begin Extracted records
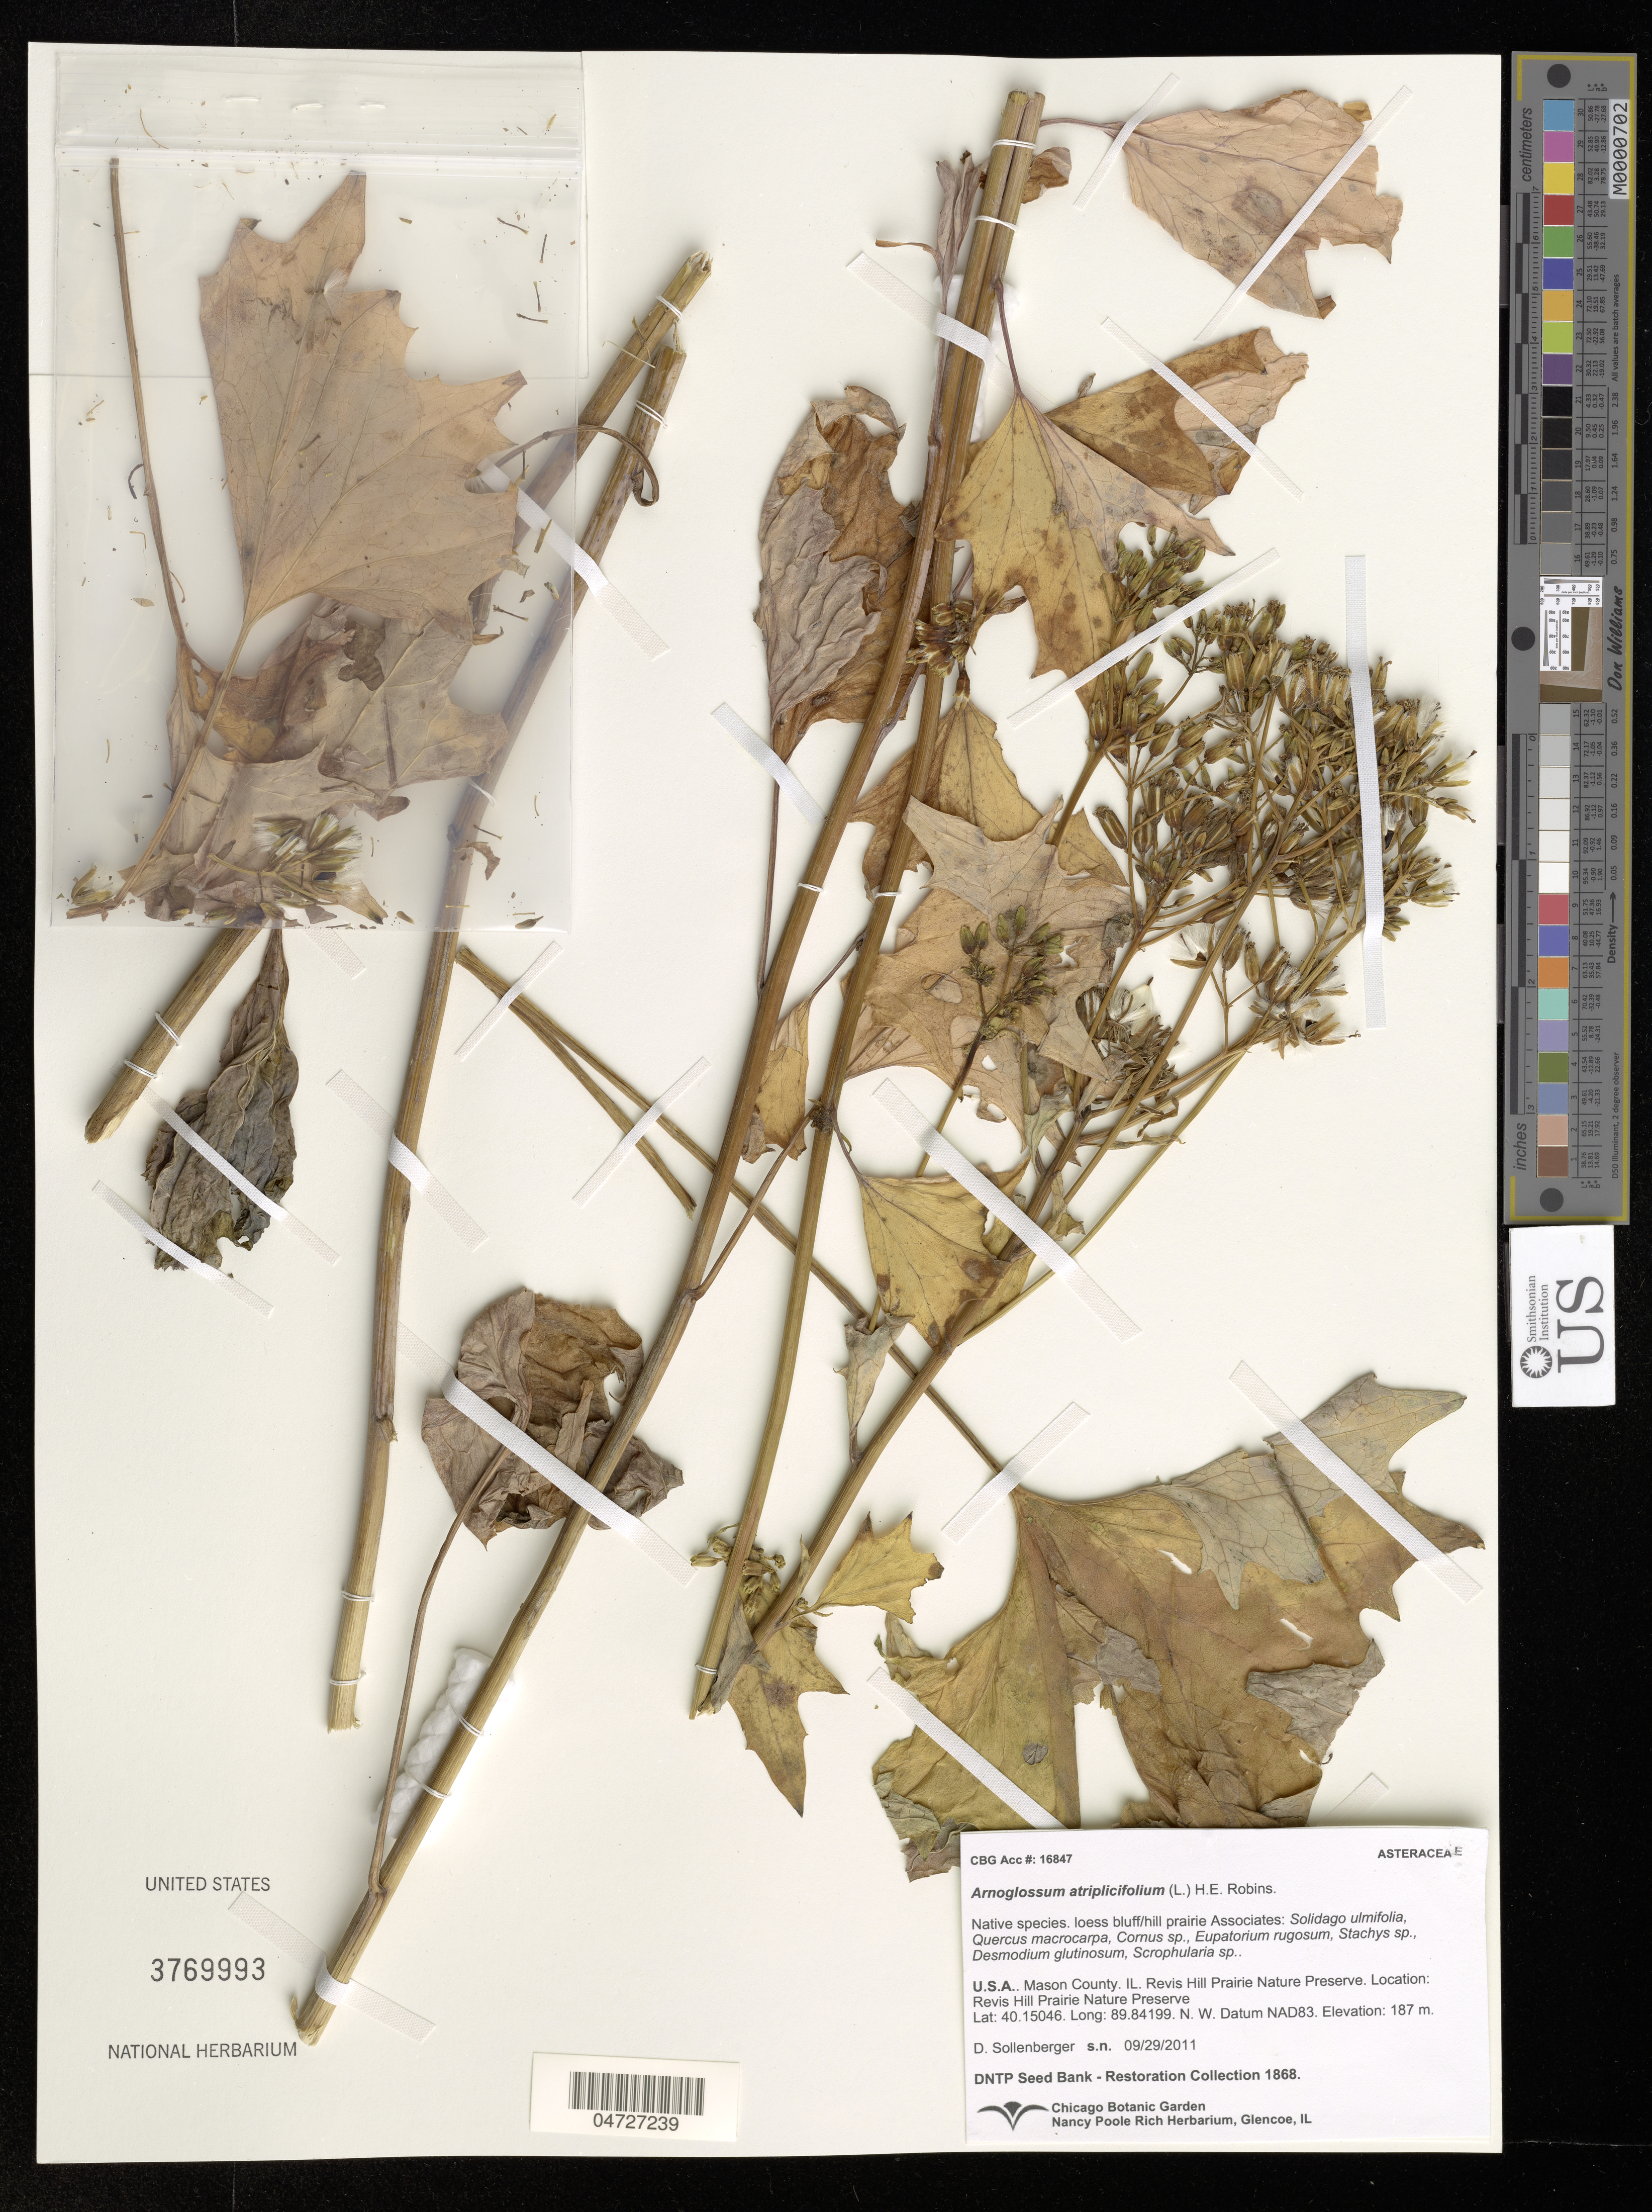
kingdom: Plantae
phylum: Tracheophyta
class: Magnoliopsida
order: Asterales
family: Asteraceae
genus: Arnoglossum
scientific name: Arnoglossum atriplicifolium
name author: (L.) H. Rob.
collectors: D. Sollenberger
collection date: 2011-09-29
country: United States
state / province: Illinois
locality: Mason County. Revis Hill Prairie Nature Preserve.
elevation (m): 187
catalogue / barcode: US 3769993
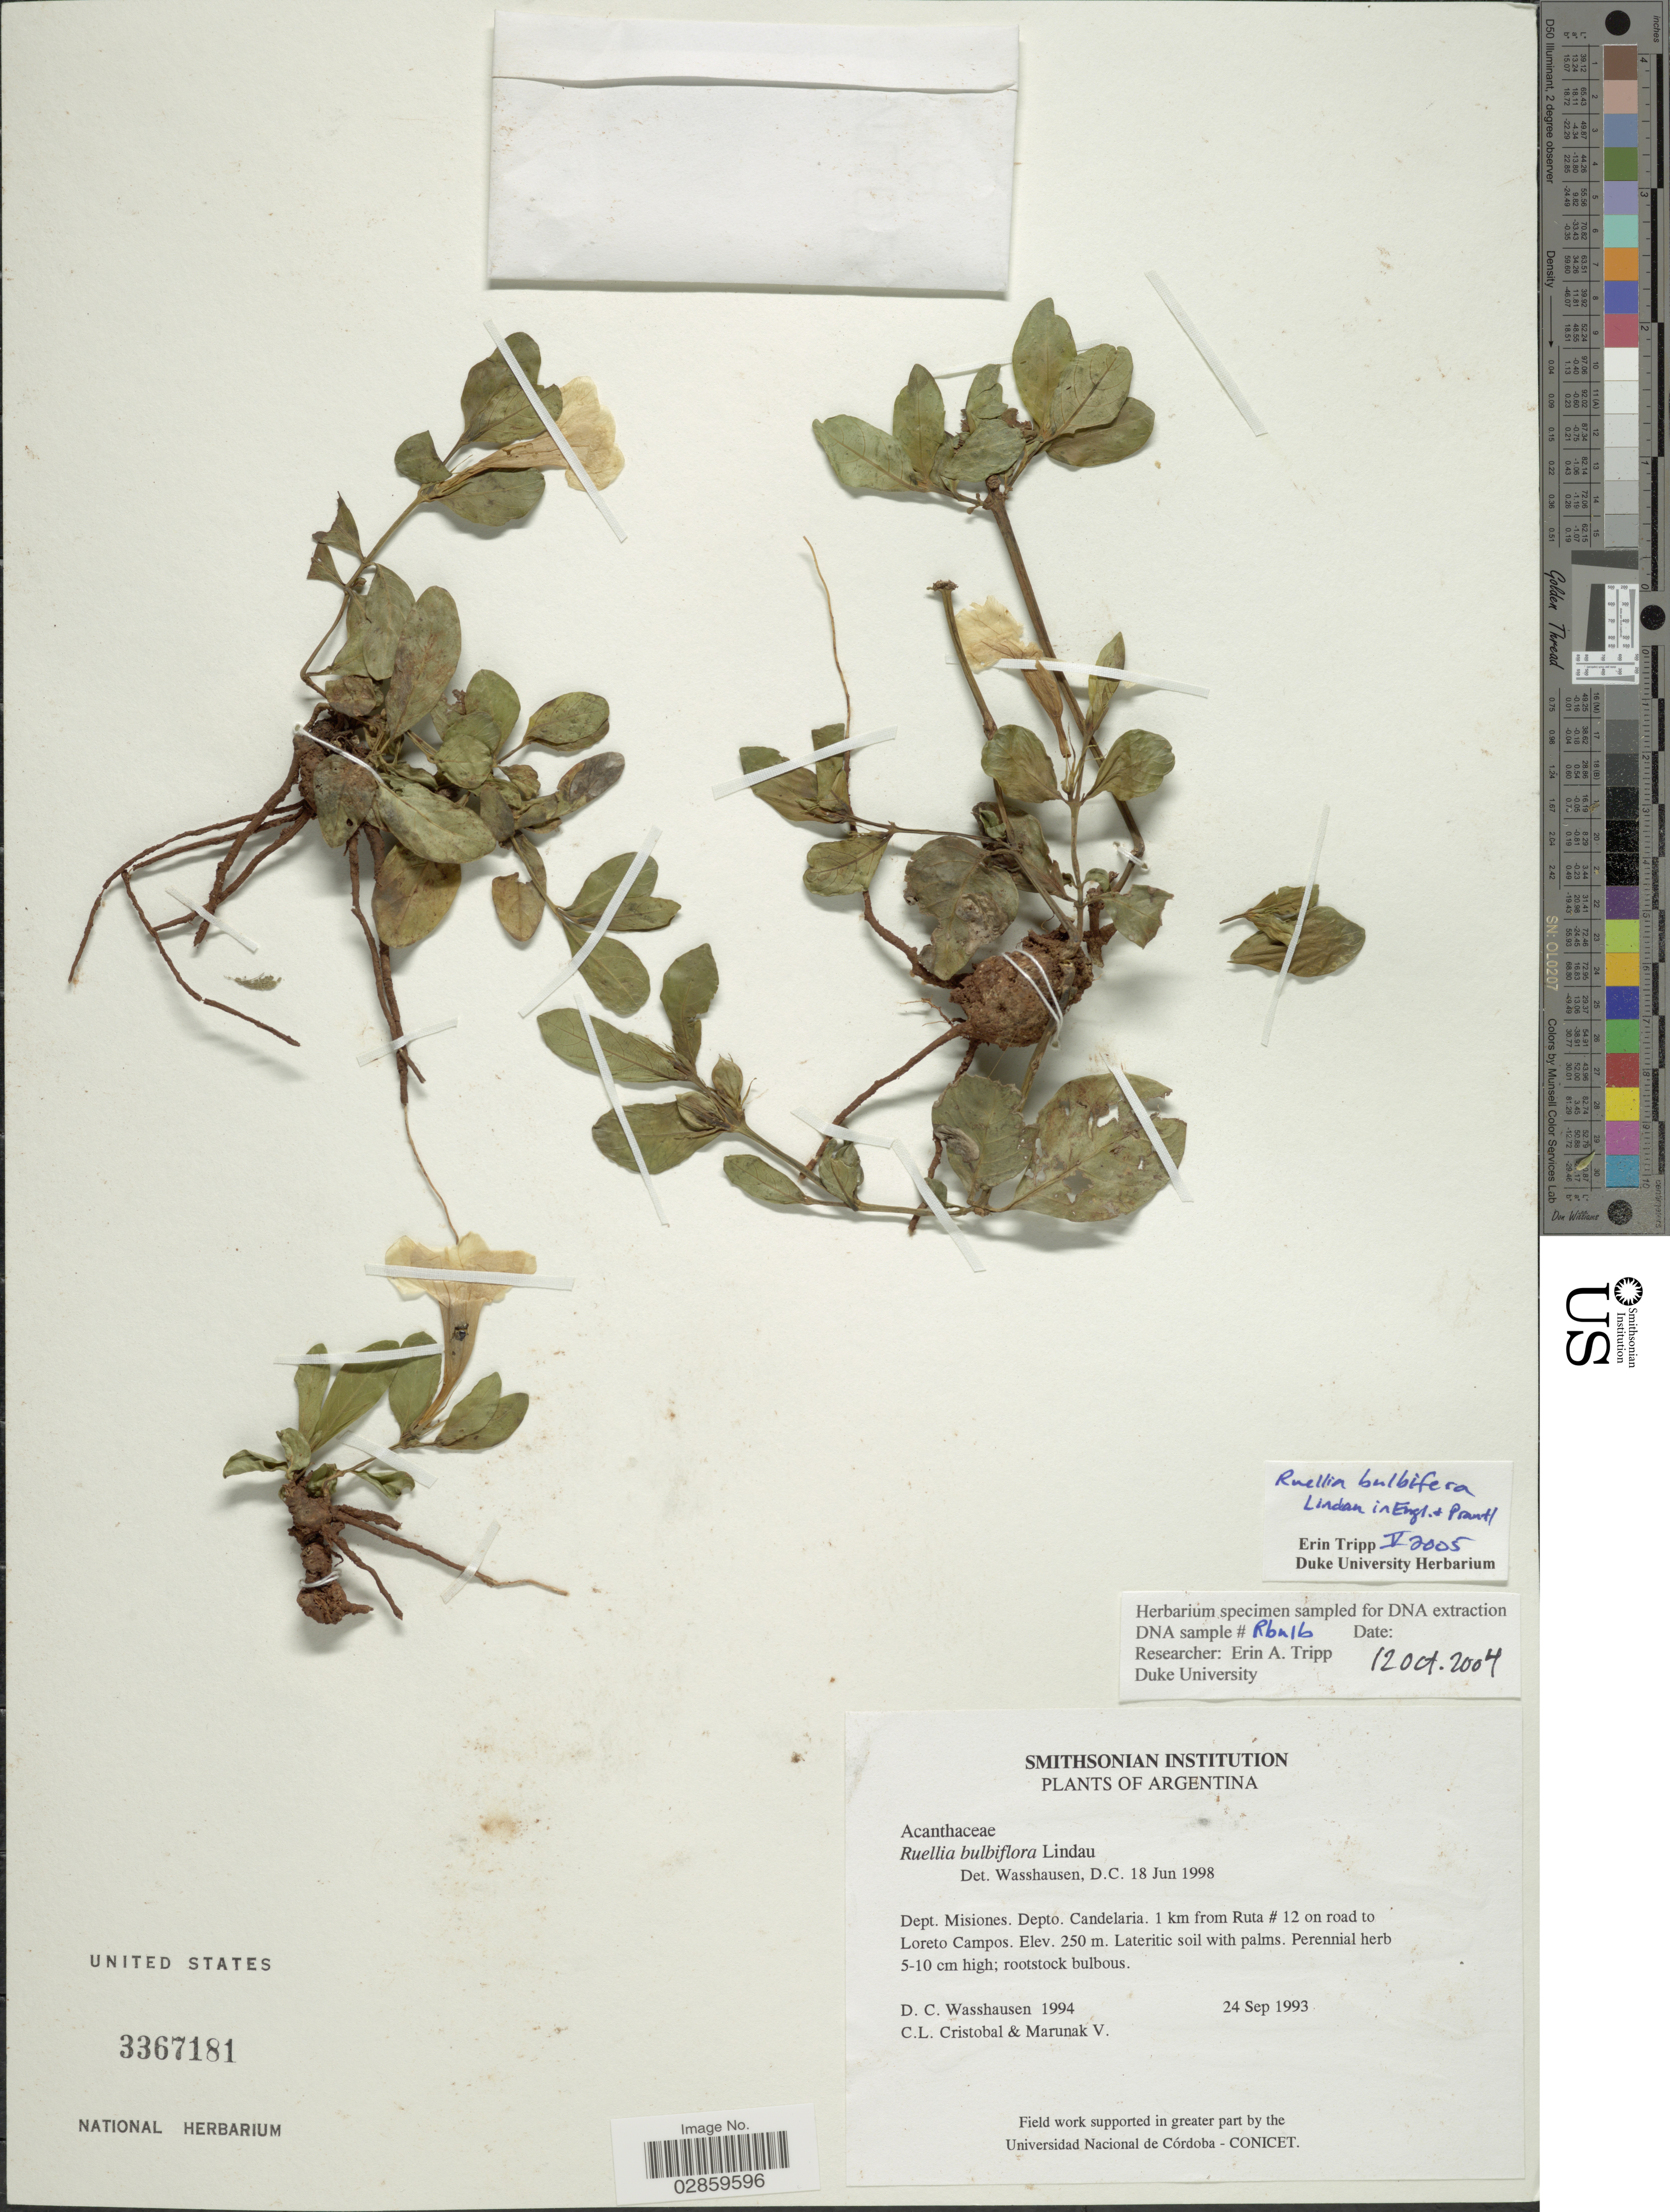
end Extracted records
Turn every line of the records above into a numbered list, skipping any blank lines and leaving out the pictures.

1. kingdom: Plantae
2. phylum: Tracheophyta
3. class: Magnoliopsida
4. order: Asterales
5. family: Asteraceae
6. genus: Arnoglossum
7. scientific name: Arnoglossum atriplicifolium
8. name author: (L.) H. Rob.
9. collectors: D. Sollenberger
10. collection date: 2011-09-29
11. country: United States
12. state / province: Illinois
13. locality: Mason County. Revis Hill Prairie Nature Preserve.
14. elevation (m): 187
15. catalogue / barcode: US 3769993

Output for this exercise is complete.